> _Data for review_:
|---|

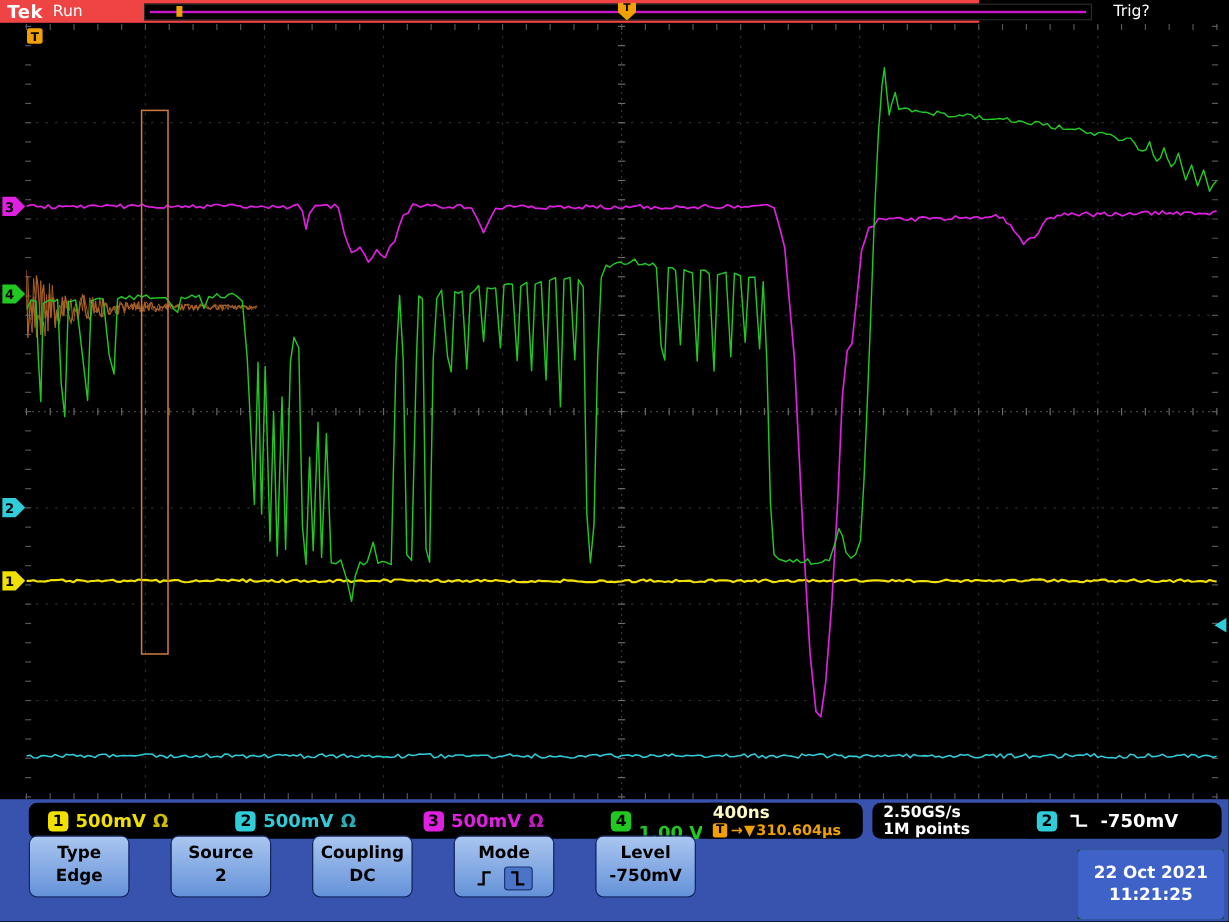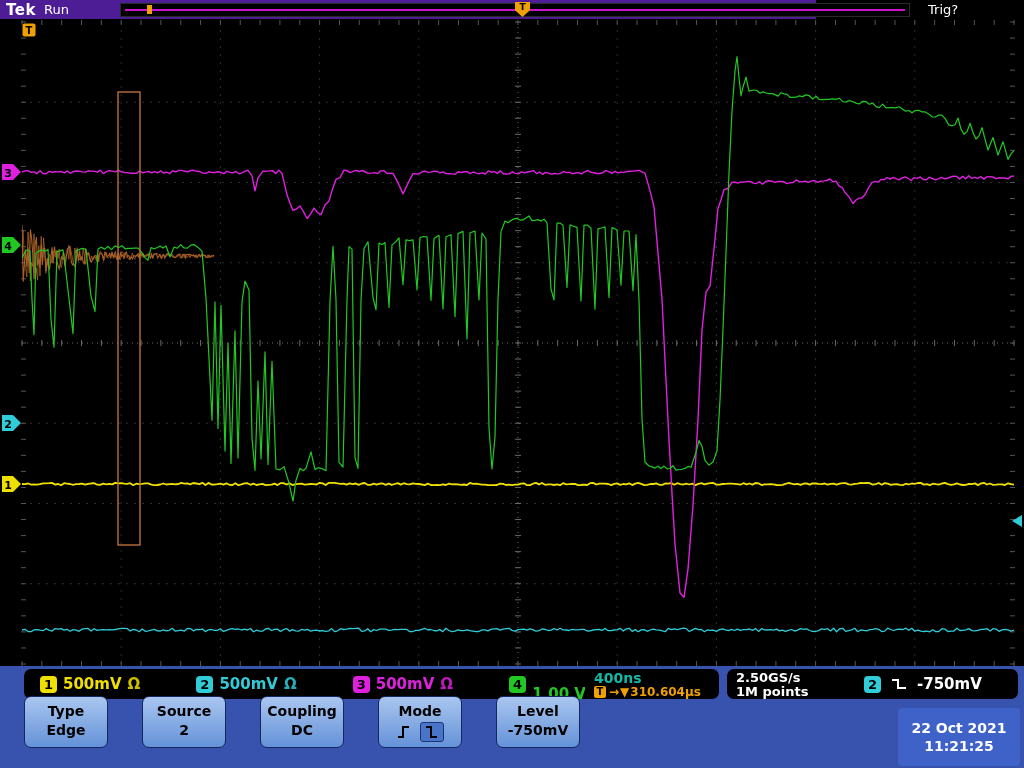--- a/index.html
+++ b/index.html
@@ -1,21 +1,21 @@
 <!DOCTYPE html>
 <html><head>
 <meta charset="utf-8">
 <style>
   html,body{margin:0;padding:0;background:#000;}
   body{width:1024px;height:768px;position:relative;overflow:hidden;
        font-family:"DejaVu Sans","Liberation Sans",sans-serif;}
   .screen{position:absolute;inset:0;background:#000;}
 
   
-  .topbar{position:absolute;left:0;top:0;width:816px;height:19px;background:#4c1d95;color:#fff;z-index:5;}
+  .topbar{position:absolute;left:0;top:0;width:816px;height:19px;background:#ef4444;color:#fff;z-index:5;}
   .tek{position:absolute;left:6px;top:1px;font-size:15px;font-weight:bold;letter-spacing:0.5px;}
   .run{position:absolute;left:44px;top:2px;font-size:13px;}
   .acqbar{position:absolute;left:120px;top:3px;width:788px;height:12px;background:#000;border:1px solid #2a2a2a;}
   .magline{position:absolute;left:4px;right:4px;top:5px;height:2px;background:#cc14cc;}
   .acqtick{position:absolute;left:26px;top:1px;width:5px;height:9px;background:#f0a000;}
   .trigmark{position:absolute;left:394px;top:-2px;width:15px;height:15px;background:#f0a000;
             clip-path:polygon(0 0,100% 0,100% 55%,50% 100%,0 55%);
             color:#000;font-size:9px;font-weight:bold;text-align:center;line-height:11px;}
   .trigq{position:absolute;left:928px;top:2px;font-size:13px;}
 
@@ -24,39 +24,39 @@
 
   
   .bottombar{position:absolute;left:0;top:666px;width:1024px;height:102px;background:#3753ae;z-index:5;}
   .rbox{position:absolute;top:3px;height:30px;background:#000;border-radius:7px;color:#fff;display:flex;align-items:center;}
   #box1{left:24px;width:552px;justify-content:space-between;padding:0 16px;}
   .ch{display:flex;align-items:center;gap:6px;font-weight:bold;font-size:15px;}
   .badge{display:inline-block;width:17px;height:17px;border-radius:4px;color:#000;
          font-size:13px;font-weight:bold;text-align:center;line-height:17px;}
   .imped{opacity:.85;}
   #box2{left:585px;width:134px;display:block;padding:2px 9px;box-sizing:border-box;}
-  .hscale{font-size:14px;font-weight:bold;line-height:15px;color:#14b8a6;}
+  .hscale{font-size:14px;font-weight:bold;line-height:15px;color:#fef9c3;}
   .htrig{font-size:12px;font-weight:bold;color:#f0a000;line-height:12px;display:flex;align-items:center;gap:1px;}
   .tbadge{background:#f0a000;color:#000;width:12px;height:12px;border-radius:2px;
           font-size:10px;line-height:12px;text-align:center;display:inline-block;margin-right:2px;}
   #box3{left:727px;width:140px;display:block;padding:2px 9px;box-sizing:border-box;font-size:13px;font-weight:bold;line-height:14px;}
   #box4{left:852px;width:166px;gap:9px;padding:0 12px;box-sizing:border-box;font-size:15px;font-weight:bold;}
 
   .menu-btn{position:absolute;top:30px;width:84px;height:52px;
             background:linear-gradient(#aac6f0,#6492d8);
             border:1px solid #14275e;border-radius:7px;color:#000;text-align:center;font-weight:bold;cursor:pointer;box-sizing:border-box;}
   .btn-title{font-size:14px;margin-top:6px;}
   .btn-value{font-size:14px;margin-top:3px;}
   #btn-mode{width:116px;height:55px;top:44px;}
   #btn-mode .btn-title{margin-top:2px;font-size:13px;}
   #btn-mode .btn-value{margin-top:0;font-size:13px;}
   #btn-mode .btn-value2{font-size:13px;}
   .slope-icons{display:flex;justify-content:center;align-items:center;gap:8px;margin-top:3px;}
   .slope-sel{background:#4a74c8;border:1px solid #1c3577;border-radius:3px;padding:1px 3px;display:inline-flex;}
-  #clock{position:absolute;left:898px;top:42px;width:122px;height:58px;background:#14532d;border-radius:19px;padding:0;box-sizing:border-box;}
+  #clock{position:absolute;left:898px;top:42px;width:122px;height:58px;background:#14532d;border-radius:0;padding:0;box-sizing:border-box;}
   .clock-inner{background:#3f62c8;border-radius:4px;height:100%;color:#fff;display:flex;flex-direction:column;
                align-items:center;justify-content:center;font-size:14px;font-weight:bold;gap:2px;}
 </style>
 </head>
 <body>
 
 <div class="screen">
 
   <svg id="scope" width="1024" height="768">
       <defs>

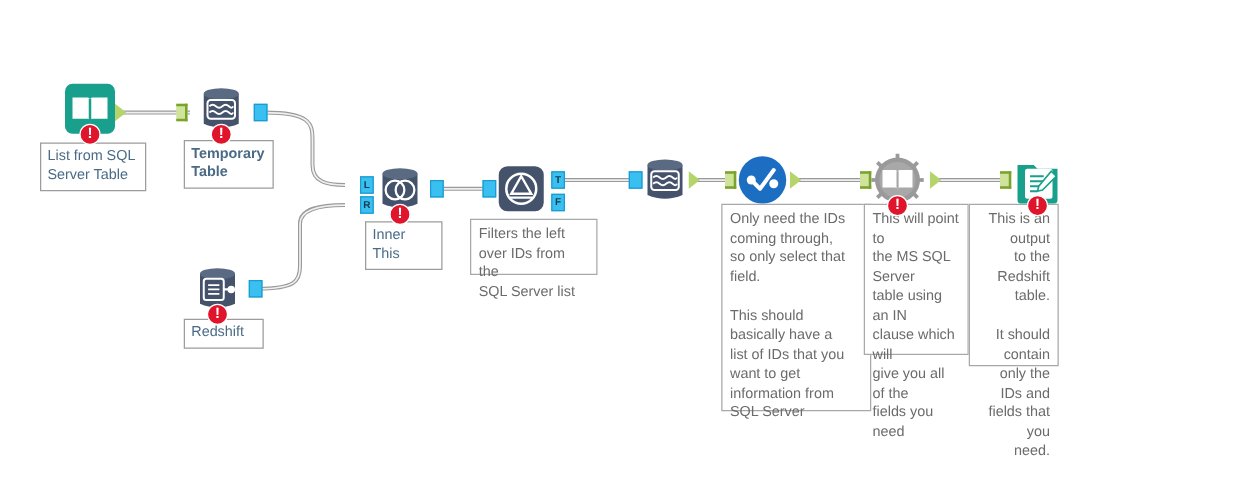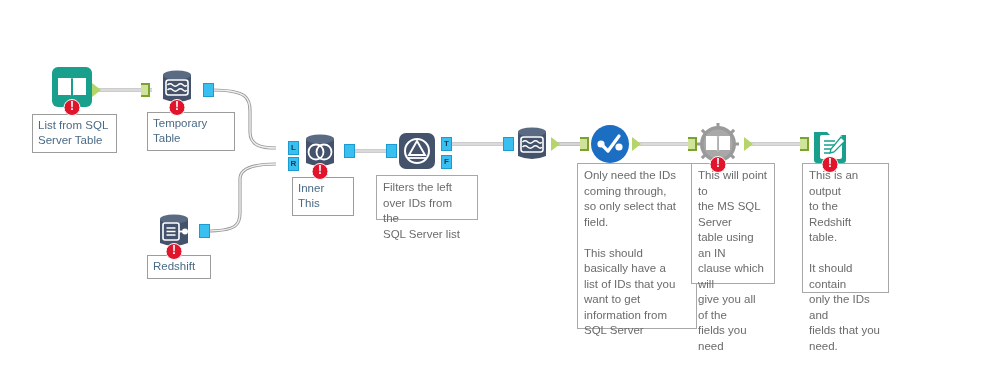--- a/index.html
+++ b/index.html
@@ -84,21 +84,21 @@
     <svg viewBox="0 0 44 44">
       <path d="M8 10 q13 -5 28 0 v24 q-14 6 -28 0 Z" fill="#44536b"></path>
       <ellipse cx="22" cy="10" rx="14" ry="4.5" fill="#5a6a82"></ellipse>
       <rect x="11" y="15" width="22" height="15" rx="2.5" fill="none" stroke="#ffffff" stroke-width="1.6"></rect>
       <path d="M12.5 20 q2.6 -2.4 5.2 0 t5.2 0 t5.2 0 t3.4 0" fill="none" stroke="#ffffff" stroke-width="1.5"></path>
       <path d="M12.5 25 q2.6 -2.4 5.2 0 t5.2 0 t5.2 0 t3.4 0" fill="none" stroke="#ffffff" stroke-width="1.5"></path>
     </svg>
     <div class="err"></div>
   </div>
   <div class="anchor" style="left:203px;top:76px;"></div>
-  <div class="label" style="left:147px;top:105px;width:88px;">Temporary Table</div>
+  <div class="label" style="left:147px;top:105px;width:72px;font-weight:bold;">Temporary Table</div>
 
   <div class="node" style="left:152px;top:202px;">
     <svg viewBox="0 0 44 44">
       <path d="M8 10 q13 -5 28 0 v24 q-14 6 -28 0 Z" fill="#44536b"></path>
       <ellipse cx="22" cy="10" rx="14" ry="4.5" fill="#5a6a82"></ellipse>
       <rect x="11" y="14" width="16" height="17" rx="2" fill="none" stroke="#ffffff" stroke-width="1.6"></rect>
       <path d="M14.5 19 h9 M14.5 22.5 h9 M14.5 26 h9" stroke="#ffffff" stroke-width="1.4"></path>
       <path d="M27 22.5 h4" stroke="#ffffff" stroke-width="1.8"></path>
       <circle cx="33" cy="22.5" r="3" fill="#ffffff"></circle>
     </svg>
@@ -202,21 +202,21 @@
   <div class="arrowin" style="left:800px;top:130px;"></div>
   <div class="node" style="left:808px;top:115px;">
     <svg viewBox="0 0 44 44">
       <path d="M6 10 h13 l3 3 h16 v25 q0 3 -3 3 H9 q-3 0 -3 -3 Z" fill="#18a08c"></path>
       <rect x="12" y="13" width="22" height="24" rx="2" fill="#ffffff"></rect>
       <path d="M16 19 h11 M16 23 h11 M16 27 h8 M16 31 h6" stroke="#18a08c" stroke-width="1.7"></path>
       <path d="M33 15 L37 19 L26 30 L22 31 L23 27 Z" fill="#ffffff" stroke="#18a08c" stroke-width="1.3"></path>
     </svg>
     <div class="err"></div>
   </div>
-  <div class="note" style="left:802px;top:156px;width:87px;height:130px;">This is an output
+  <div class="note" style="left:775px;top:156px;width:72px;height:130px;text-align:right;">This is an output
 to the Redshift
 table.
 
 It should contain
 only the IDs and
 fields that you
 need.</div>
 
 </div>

|---|

> _Exercise details_:
Leave every picture out, and transcribe the data above exactly as it reads.

> _Task output_:
--- a/index.html
+++ b/index.html
@@ -1,21 +1,21 @@
 <!DOCTYPE html>
 <html><head>
 <meta charset="utf-8">
 <style>
   html,body{margin:0;padding:0;background:#000;}
   body{width:1024px;height:768px;position:relative;overflow:hidden;
        font-family:"DejaVu Sans","Liberation Sans",sans-serif;}
   .screen{position:absolute;inset:0;background:#000;}
 
   
-  .topbar{position:absolute;left:0;top:0;width:816px;height:19px;background:#4c1d95;color:#fff;z-index:5;}
+  .topbar{position:absolute;left:0;top:0;width:816px;height:19px;background:#ef4444;color:#fff;z-index:5;}
   .tek{position:absolute;left:6px;top:1px;font-size:15px;font-weight:bold;letter-spacing:0.5px;}
   .run{position:absolute;left:44px;top:2px;font-size:13px;}
   .acqbar{position:absolute;left:120px;top:3px;width:788px;height:12px;background:#000;border:1px solid #2a2a2a;}
   .magline{position:absolute;left:4px;right:4px;top:5px;height:2px;background:#cc14cc;}
   .acqtick{position:absolute;left:26px;top:1px;width:5px;height:9px;background:#f0a000;}
   .trigmark{position:absolute;left:394px;top:-2px;width:15px;height:15px;background:#f0a000;
             clip-path:polygon(0 0,100% 0,100% 55%,50% 100%,0 55%);
             color:#000;font-size:9px;font-weight:bold;text-align:center;line-height:11px;}
   .trigq{position:absolute;left:928px;top:2px;font-size:13px;}
 
@@ -24,39 +24,39 @@
 
   
   .bottombar{position:absolute;left:0;top:666px;width:1024px;height:102px;background:#3753ae;z-index:5;}
   .rbox{position:absolute;top:3px;height:30px;background:#000;border-radius:7px;color:#fff;display:flex;align-items:center;}
   #box1{left:24px;width:552px;justify-content:space-between;padding:0 16px;}
   .ch{display:flex;align-items:center;gap:6px;font-weight:bold;font-size:15px;}
   .badge{display:inline-block;width:17px;height:17px;border-radius:4px;color:#000;
          font-size:13px;font-weight:bold;text-align:center;line-height:17px;}
   .imped{opacity:.85;}
   #box2{left:585px;width:134px;display:block;padding:2px 9px;box-sizing:border-box;}
-  .hscale{font-size:14px;font-weight:bold;line-height:15px;color:#14b8a6;}
+  .hscale{font-size:14px;font-weight:bold;line-height:15px;color:#fef9c3;}
   .htrig{font-size:12px;font-weight:bold;color:#f0a000;line-height:12px;display:flex;align-items:center;gap:1px;}
   .tbadge{background:#f0a000;color:#000;width:12px;height:12px;border-radius:2px;
           font-size:10px;line-height:12px;text-align:center;display:inline-block;margin-right:2px;}
   #box3{left:727px;width:140px;display:block;padding:2px 9px;box-sizing:border-box;font-size:13px;font-weight:bold;line-height:14px;}
   #box4{left:852px;width:166px;gap:9px;padding:0 12px;box-sizing:border-box;font-size:15px;font-weight:bold;}
 
   .menu-btn{position:absolute;top:30px;width:84px;height:52px;
             background:linear-gradient(#aac6f0,#6492d8);
             border:1px solid #14275e;border-radius:7px;color:#000;text-align:center;font-weight:bold;cursor:pointer;box-sizing:border-box;}
   .btn-title{font-size:14px;margin-top:6px;}
   .btn-value{font-size:14px;margin-top:3px;}
   #btn-mode{width:116px;height:55px;top:44px;}
   #btn-mode .btn-title{margin-top:2px;font-size:13px;}
   #btn-mode .btn-value{margin-top:0;font-size:13px;}
   #btn-mode .btn-value2{font-size:13px;}
   .slope-icons{display:flex;justify-content:center;align-items:center;gap:8px;margin-top:3px;}
   .slope-sel{background:#4a74c8;border:1px solid #1c3577;border-radius:3px;padding:1px 3px;display:inline-flex;}
-  #clock{position:absolute;left:898px;top:42px;width:122px;height:58px;background:#14532d;border-radius:19px;padding:0;box-sizing:border-box;}
+  #clock{position:absolute;left:898px;top:42px;width:122px;height:58px;background:#14532d;border-radius:0;padding:0;box-sizing:border-box;}
   .clock-inner{background:#3f62c8;border-radius:4px;height:100%;color:#fff;display:flex;flex-direction:column;
                align-items:center;justify-content:center;font-size:14px;font-weight:bold;gap:2px;}
 </style>
 </head>
 <body>
 
 <div class="screen">
 
   <svg id="scope" width="1024" height="768">
       <defs>

--- a/index.html
+++ b/index.html
@@ -84,21 +84,21 @@
     <svg viewBox="0 0 44 44">
       <path d="M8 10 q13 -5 28 0 v24 q-14 6 -28 0 Z" fill="#44536b"></path>
       <ellipse cx="22" cy="10" rx="14" ry="4.5" fill="#5a6a82"></ellipse>
       <rect x="11" y="15" width="22" height="15" rx="2.5" fill="none" stroke="#ffffff" stroke-width="1.6"></rect>
       <path d="M12.5 20 q2.6 -2.4 5.2 0 t5.2 0 t5.2 0 t3.4 0" fill="none" stroke="#ffffff" stroke-width="1.5"></path>
       <path d="M12.5 25 q2.6 -2.4 5.2 0 t5.2 0 t5.2 0 t3.4 0" fill="none" stroke="#ffffff" stroke-width="1.5"></path>
     </svg>
     <div class="err"></div>
   </div>
   <div class="anchor" style="left:203px;top:76px;"></div>
-  <div class="label" style="left:147px;top:105px;width:88px;">Temporary Table</div>
+  <div class="label" style="left:147px;top:105px;width:72px;font-weight:bold;">Temporary Table</div>
 
   <div class="node" style="left:152px;top:202px;">
     <svg viewBox="0 0 44 44">
       <path d="M8 10 q13 -5 28 0 v24 q-14 6 -28 0 Z" fill="#44536b"></path>
       <ellipse cx="22" cy="10" rx="14" ry="4.5" fill="#5a6a82"></ellipse>
       <rect x="11" y="14" width="16" height="17" rx="2" fill="none" stroke="#ffffff" stroke-width="1.6"></rect>
       <path d="M14.5 19 h9 M14.5 22.5 h9 M14.5 26 h9" stroke="#ffffff" stroke-width="1.4"></path>
       <path d="M27 22.5 h4" stroke="#ffffff" stroke-width="1.8"></path>
       <circle cx="33" cy="22.5" r="3" fill="#ffffff"></circle>
     </svg>
@@ -202,21 +202,21 @@
   <div class="arrowin" style="left:800px;top:130px;"></div>
   <div class="node" style="left:808px;top:115px;">
     <svg viewBox="0 0 44 44">
       <path d="M6 10 h13 l3 3 h16 v25 q0 3 -3 3 H9 q-3 0 -3 -3 Z" fill="#18a08c"></path>
       <rect x="12" y="13" width="22" height="24" rx="2" fill="#ffffff"></rect>
       <path d="M16 19 h11 M16 23 h11 M16 27 h8 M16 31 h6" stroke="#18a08c" stroke-width="1.7"></path>
       <path d="M33 15 L37 19 L26 30 L22 31 L23 27 Z" fill="#ffffff" stroke="#18a08c" stroke-width="1.3"></path>
     </svg>
     <div class="err"></div>
   </div>
-  <div class="note" style="left:802px;top:156px;width:87px;height:130px;">This is an output
+  <div class="note" style="left:775px;top:156px;width:72px;height:130px;text-align:right;">This is an output
 to the Redshift
 table.
 
 It should contain
 only the IDs and
 fields that you
 need.</div>
 
 </div>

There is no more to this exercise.